How to Implement Input Validation for APIs

Browsing the OWASP API Security Top 10 reveals that problems with validation are responsible for some of the most severe API security risks. Every time you consume data from a third-party API, allow users to input data, or allow users to make read/write requests via POST, you open your API to possible injection-style attacks or unauthorized use. That’s where input validation comes in.

Input validation is the process of testing any input or data against expected criteria. It’s also referred to as data validation. Input validation is one of the most surefire solutions to ensure your API isn’t vulnerable to risky data. It’s also a best practice to help ensure that only quality data enters your system in any capacity. Validating input guarantees that only properly formatted data enters your system, reaches your database, or triggers downstream components.

With that in mind, we’ve put together some tips on how to implement input validation for your APIs to make sure it’s as secure as possible.

1. Validate Content-Type Header and Data Format

The Content-Type header indicates what media type will be transmitted from an HTTP request or response. Verifying the Content-Type to ensure that the posted data matches the expected format is one of the most straightforward ways to protect an API from invalid or malicious data.

Imagine an API endpoint that expects a JSON object for a specific application. Verifying the header and that the request is in JSON format protects your API from data corruption or injection attacks, among other things.

2. Prevent Entity Expansion

Denial of service (DoS) attacks like A Billion Laughs or XML bomb attacks rely on vulnerable XML parsers. The attack involves sending an XML file with a large number of nested entities, resulting in the XML parser expanding each entity and consuming an excessive amount of resources. Simply limiting the number of entities that can be opened by the parser eliminates this type of DoS attack entirely.

3. Limit the Size of Posted Data

When users can interact with your API via input forms, file uploads, or POST requests, it’s important to restrict how much data can be sent.

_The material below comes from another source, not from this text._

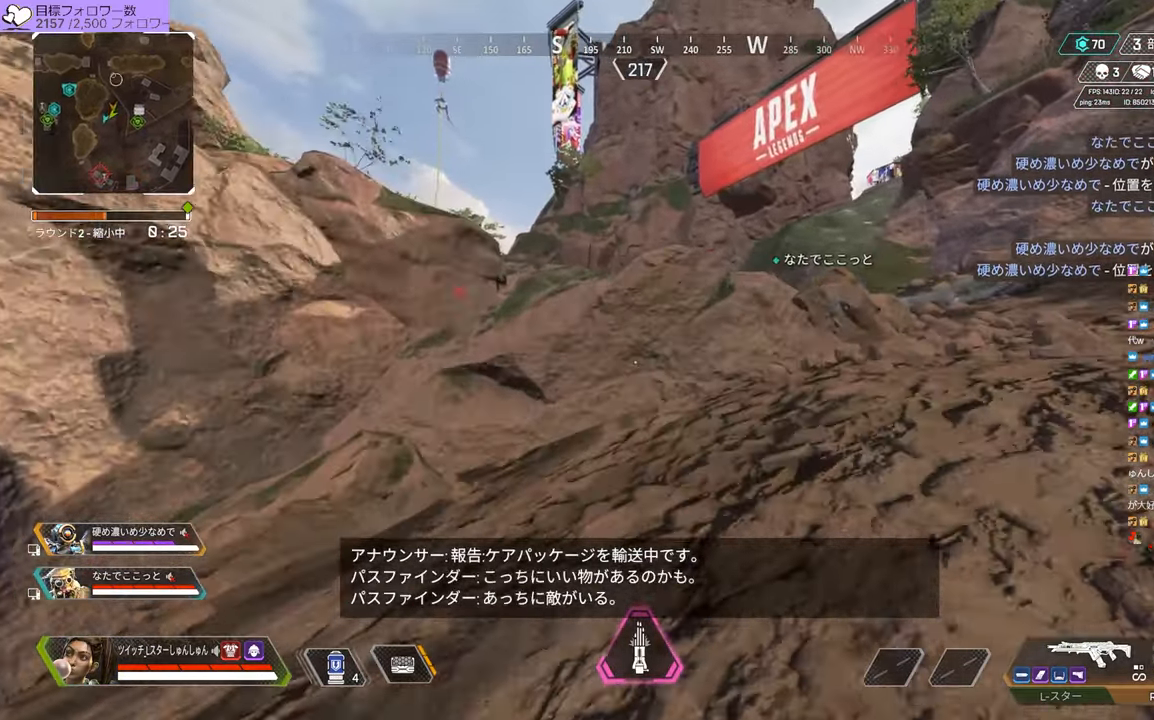
{"buttons": [], "left_stick": "center", "right_stick": "up-left", "events": [[200, "right_stick", "left"], [266, "right_stick", "center"], [333, "left_stick", "right"], [416, "right_stick", "up-left"], [433, "left_stick", "center"]]}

Prohibitively large files can consume excess resources, increase processing time, or even, in some circumstances, cause an API to crash.

4. Compare User Input Against Injection Flaws

Injection flaws are pervasive in SQL, LDAP, or NoSQL queries, OS commands, XML parsers, and ORM. They’re very easy to discover, as well, using tools like scanners or fuzzers. Injection flaws are when an attacker can run malicious code through an external application. This can result in both a backend being compromised as well as third-party clients connected to the affected application.

To help prevent the risk due to injection flaws, you should validate input from every potentially untrusted source. This includes everything from internet-facing web clients to backend feeds over extranets and data from suppliers, vendors, or regulators. Any of these could be compromised, putting your system at risk.

5. Validate All Levels

To help ensure API security, input validation should be performed on both the syntactical and semantic levels. Syntactic level validation should check to see that structured fields are formatted correctly, such as ensuring the right currency symbols are used, for example, or that the proper hyphenated structure is followed for things like phone or social security numbers. Semantic input validation checks to ensure data falls within a specific context, such as a particular date or price range.

6. Choose The Right Implementation For Your Programming Language

Most programming languages and frameworks have some method for input validation. Django supports Django Validators, for instance, while Apache Commons Validators are useful for Java-based applications. Java also allows for type conversion, using functions like Integer.parseInt(), as does Python, using int(). Input can be checked against JSON and XML schema, as well. Arrays can be used for small sets of parameters, like days of the week or time of day.

7. Use Allow Lists Instead Of Block Lists

Many developers use block lists to try and prevent common attack patterns, such as the apostrophe ‘ character, the 1=1 string, or <script> tags. This approach is easy for attackers to circumvent, though. Valid inputs can trigger the filter, too, as in the case of last names like O’Grady.

Using allow lists is a better approach for user inputs. They let you specify what is allowed rather than trying to prevent any potential risk. This is easy to implement for structured data, like addresses or social security numbers. Input fields with limited options, like a drop-down menu, are even easier to validate, as the selection needs to exactly match one of the available options.

8. Validate Free-Form UNICODE Input Properly

Free-form inputs, such as text, have a reputation of being the most difficult to validate, as there’s such a wide range of possible variables. To validate free-form UNICODE inputs, you should practice normalization to ensure no invalid characters are present. You should create an allow-list for acceptable character categories, such as Arabic or Cyrillic alphabets. You can also create allow-lists for individual characters, like the apostrophe in a name field.

9. Validate on the Server Side As Well As the Client Side

JavaScript input validation is easily bypassed by attackers, who can either disable JavaScript or use a Web Proxy. Validating input on the client side adds an invaluable extra layer of protection.

10. Manage User Uploads Properly

We already mentioned how attackers can use uploads for DoS attacks. Putting size limits on user uploads is just one approach for validating user uploads, though. If your API only accepts certain file types, you can use input validation to make sure the uploaded file matches the expected file type. Once the file’s uploaded, though, make sure to change the file’s name in your system. They should also be analyzed for malicious content, such as malware. The user shouldn’t be able to dictate where the file is stored, either.

Final Thoughts On Input Validation

User inputs are one of the most vulnerable areas in your API. If they’re not handled properly, it could be like outfitting a building with a state-of-the-art security system and then leaving the door open. Furthermore, several common attack patterns rely on vulnerabilities that involve user inputs. Even if this weren’t the case, input validation is a useful best practice to have in place, anyway, as it can help ensure that data is formatted correctly for your system or falls within a particular range, for example. Input validation is not hard to set up, either, once you learn how.